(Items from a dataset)
☆ ☆ ☆ ☆
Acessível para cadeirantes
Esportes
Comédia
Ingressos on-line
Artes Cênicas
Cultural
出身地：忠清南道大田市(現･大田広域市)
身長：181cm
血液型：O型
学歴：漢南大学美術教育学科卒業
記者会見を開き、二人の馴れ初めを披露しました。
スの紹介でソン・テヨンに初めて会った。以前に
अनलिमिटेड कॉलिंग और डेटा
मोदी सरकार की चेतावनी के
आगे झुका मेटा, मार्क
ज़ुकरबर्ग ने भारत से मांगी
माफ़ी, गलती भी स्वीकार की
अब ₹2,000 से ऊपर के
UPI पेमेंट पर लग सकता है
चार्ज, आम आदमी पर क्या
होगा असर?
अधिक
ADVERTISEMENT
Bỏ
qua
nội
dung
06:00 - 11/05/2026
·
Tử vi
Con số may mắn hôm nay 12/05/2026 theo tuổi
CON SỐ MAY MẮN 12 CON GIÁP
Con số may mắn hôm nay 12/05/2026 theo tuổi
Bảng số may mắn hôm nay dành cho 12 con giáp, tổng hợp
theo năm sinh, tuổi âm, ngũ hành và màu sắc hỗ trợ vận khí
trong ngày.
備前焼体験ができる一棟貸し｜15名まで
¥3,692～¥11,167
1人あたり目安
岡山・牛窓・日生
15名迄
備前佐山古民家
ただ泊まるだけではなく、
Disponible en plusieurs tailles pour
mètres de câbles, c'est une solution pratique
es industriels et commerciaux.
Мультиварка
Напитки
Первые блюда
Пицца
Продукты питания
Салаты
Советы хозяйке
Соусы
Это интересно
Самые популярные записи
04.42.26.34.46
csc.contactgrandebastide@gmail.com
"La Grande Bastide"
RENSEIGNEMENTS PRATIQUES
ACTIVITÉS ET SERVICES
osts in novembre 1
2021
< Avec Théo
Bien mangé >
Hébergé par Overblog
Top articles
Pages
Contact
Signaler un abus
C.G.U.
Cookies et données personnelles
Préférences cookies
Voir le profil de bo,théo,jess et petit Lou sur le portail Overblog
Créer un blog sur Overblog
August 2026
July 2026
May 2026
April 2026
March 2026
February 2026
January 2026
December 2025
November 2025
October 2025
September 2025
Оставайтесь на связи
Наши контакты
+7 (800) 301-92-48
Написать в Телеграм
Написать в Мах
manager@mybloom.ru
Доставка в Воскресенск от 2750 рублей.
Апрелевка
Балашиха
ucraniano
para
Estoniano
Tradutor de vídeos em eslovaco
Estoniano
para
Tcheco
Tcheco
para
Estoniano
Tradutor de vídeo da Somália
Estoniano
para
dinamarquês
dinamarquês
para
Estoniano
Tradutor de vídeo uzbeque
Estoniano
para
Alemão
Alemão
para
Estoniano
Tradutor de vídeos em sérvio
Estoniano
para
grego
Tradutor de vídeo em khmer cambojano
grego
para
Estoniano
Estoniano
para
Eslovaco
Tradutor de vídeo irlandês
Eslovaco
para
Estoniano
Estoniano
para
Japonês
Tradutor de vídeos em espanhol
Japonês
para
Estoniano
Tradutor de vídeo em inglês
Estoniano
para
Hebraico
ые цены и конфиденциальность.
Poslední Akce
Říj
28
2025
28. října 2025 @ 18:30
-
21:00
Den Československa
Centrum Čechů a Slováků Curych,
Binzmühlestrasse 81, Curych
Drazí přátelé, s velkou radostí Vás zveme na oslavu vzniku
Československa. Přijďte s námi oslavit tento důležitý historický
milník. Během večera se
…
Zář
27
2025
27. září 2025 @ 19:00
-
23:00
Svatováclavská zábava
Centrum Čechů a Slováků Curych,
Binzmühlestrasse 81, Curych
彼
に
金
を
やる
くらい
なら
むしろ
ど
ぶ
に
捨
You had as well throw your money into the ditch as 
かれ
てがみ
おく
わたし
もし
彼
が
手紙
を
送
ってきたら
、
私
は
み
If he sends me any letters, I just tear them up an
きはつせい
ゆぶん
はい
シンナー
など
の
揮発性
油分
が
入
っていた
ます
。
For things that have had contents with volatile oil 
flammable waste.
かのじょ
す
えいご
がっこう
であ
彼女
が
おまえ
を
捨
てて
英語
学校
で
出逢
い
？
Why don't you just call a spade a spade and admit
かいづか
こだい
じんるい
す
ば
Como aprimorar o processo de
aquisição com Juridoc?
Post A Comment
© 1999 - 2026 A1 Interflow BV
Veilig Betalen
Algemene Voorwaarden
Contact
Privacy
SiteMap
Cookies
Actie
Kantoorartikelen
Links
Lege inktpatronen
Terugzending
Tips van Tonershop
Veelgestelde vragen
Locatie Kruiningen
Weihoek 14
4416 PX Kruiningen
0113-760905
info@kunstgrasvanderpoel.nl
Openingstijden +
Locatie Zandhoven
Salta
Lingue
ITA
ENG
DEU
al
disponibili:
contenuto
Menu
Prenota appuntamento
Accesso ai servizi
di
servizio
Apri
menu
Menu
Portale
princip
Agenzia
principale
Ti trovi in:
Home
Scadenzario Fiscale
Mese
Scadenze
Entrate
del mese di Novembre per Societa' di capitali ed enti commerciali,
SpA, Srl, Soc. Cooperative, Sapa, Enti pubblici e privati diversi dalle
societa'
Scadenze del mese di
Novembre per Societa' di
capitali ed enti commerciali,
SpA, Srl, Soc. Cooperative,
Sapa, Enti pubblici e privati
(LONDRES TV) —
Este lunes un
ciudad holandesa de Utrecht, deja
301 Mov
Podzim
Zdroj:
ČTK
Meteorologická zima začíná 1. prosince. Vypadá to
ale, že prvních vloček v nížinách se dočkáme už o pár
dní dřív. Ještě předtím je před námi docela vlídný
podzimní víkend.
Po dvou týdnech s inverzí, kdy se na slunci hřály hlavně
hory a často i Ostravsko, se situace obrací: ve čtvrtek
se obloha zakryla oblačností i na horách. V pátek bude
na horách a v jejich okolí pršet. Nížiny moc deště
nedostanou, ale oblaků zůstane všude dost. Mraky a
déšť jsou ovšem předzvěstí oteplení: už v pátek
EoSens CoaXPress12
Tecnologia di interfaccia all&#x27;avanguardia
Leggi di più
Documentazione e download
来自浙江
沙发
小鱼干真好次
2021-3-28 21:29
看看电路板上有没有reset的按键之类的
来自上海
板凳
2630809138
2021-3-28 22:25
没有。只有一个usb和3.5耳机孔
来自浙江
☆ ☆ ☆ ☆
Work request | Copy every record exactly, with nothing added or dropped.

Response |
Acessível para cadeirantes
Esportes
Comédia
Ingressos on-line
Artes Cênicas
Cultural
出身地：忠清南道大田市(現･大田広域市)
身長：181cm
血液型：O型
学歴：漢南大学美術教育学科卒業
記者会見を開き、二人の馴れ初めを披露しました。
スの紹介でソン・テヨンに初めて会った。以前に
अनलिमिटेड कॉलिंग और डेटा
मोदी सरकार की चेतावनी के
आगे झुका मेटा, मार्क
ज़ुकरबर्ग ने भारत से मांगी
माफ़ी, गलती भी स्वीकार की
अब ₹2,000 से ऊपर के
UPI पेमेंट पर लग सकता है
चार्ज, आम आदमी पर क्या
होगा असर?
अधिक
ADVERTISEMENT
Bỏ
qua
nội
dung
06:00 - 11/05/2026
·
Tử vi
Con số may mắn hôm nay 12/05/2026 theo tuổi
CON SỐ MAY MẮN 12 CON GIÁP
Con số may mắn hôm nay 12/05/2026 theo tuổi
Bảng số may mắn hôm nay dành cho 12 con giáp, tổng hợp
theo năm sinh, tuổi âm, ngũ hành và màu sắc hỗ trợ vận khí
trong ngày.
備前焼体験ができる一棟貸し｜15名まで
¥3,692～¥11,167
1人あたり目安
岡山・牛窓・日生
15名迄
備前佐山古民家
ただ泊まるだけではなく、
Disponible en plusieurs tailles pour
mètres de câbles, c'est une solution pratique
es industriels et commerciaux.
Мультиварка
Напитки
Первые блюда
Пицца
Продукты питания
Салаты
Советы хозяйке
Соусы
Это интересно
Самые популярные записи
04.42.26.34.46
csc.contactgrandebastide@gmail.com
"La Grande Bastide"
RENSEIGNEMENTS PRATIQUES
ACTIVITÉS ET SERVICES
osts in novembre 1
2021
< Avec Théo
Bien mangé >
Hébergé par Overblog
Top articles
Pages
Contact
Signaler un abus
C.G.U.
Cookies et données personnelles
Préférences cookies
Voir le profil de bo,théo,jess et petit Lou sur le portail Overblog
Créer un blog sur Overblog
August 2026
July 2026
May 2026
April 2026
March 2026
February 2026
January 2026
December 2025
November 2025
October 2025
September 2025
Оставайтесь на связи
Наши контакты
+7 (800) 301-92-48
Написать в Телеграм
Написать в Мах
manager@mybloom.ru
Доставка в Воскресенск от 2750 рублей.
Апрелевка
Балашиха
ucraniano
para
Estoniano
Tradutor de vídeos em eslovaco
Estoniano
para
Tcheco
Tcheco
para
Estoniano
Tradutor de vídeo da Somália
Estoniano
para
dinamarquês
dinamarquês
para
Estoniano
Tradutor de vídeo uzbeque
Estoniano
para
Alemão
Alemão
para
Estoniano
Tradutor de vídeos em sérvio
Estoniano
para
grego
Tradutor de vídeo em khmer cambojano
grego
para
Estoniano
Estoniano
para
Eslovaco
Tradutor de vídeo irlandês
Eslovaco
para
Estoniano
Estoniano
para
Japonês
Tradutor de vídeos em espanhol
Japonês
para
Estoniano
Tradutor de vídeo em inglês
Estoniano
para
Hebraico
ые цены и конфиденциальность.
Poslední Akce
Říj
28
2025
28. října 2025 @ 18:30
-
21:00
Den Československa
Centrum Čechů a Slováků Curych,
Binzmühlestrasse 81, Curych
Drazí přátelé, s velkou radostí Vás zveme na oslavu vzniku
Československa. Přijďte s námi oslavit tento důležitý historický
milník. Během večera se
…
Zář
27
2025
27. září 2025 @ 19:00
-
23:00
Svatováclavská zábava
Centrum Čechů a Slováků Curych,
Binzmühlestrasse 81, Curych
彼
に
金
を
やる
くらい
なら
むしろ
ど
ぶ
に
捨
You had as well throw your money into the ditch as 
かれ
てがみ
おく
わたし
もし
彼
が
手紙
を
送
ってきたら
、
私
は
み
If he sends me any letters, I just tear them up an
きはつせい
ゆぶん
はい
シンナー
など
の
揮発性
油分
が
入
っていた
ます
。
For things that have had contents with volatile oil 
flammable waste.
かのじょ
す
えいご
がっこう
であ
彼女
が
おまえ
を
捨
てて
英語
学校
で
出逢
い
？
Why don't you just call a spade a spade and admit
かいづか
こだい
じんるい
す
ば
Como aprimorar o processo de
aquisição com Juridoc?
Post A Comment
© 1999 - 2026 A1 Interflow BV
Veilig Betalen
Algemene Voorwaarden
Contact
Privacy
SiteMap
Cookies
Actie
Kantoorartikelen
Links
Lege inktpatronen
Terugzending
Tips van Tonershop
Veelgestelde vragen
Locatie Kruiningen
Weihoek 14
4416 PX Kruiningen
0113-760905
info@kunstgrasvanderpoel.nl
Openingstijden +
Locatie Zandhoven
Salta
Lingue
ITA
ENG
DEU
al
disponibili:
contenuto
Menu
Prenota appuntamento
Accesso ai servizi
di
servizio
Apri
menu
Menu
Portale
princip
Agenzia
principale
Ti trovi in:
Home
Scadenzario Fiscale
Mese
Scadenze
Entrate
del mese di Novembre per Societa' di capitali ed enti commerciali,
SpA, Srl, Soc. Cooperative, Sapa, Enti pubblici e privati diversi dalle
societa'
Scadenze del mese di
Novembre per Societa' di
capitali ed enti commerciali,
SpA, Srl, Soc. Cooperative,
Sapa, Enti pubblici e privati
(LONDRES TV) —
Este lunes un
ciudad holandesa de Utrecht, deja
301 Mov
Podzim
Zdroj:
ČTK
Meteorologická zima začíná 1. prosince. Vypadá to
ale, že prvních vloček v nížinách se dočkáme už o pár
dní dřív. Ještě předtím je před námi docela vlídný
podzimní víkend.
Po dvou týdnech s inverzí, kdy se na slunci hřály hlavně
hory a často i Ostravsko, se situace obrací: ve čtvrtek
se obloha zakryla oblačností i na horách. V pátek bude
na horách a v jejich okolí pršet. Nížiny moc deště
nedostanou, ale oblaků zůstane všude dost. Mraky a
déšť jsou ovšem předzvěstí oteplení: už v pátek
EoSens CoaXPress12
Tecnologia di interfaccia all&#x27;avanguardia
Leggi di più
Documentazione e download
来自浙江
沙发
小鱼干真好次
2021-3-28 21:29
看看电路板上有没有reset的按键之类的
来自上海
板凳
2630809138
2021-3-28 22:25
没有。只有一个usb和3.5耳机孔
来自浙江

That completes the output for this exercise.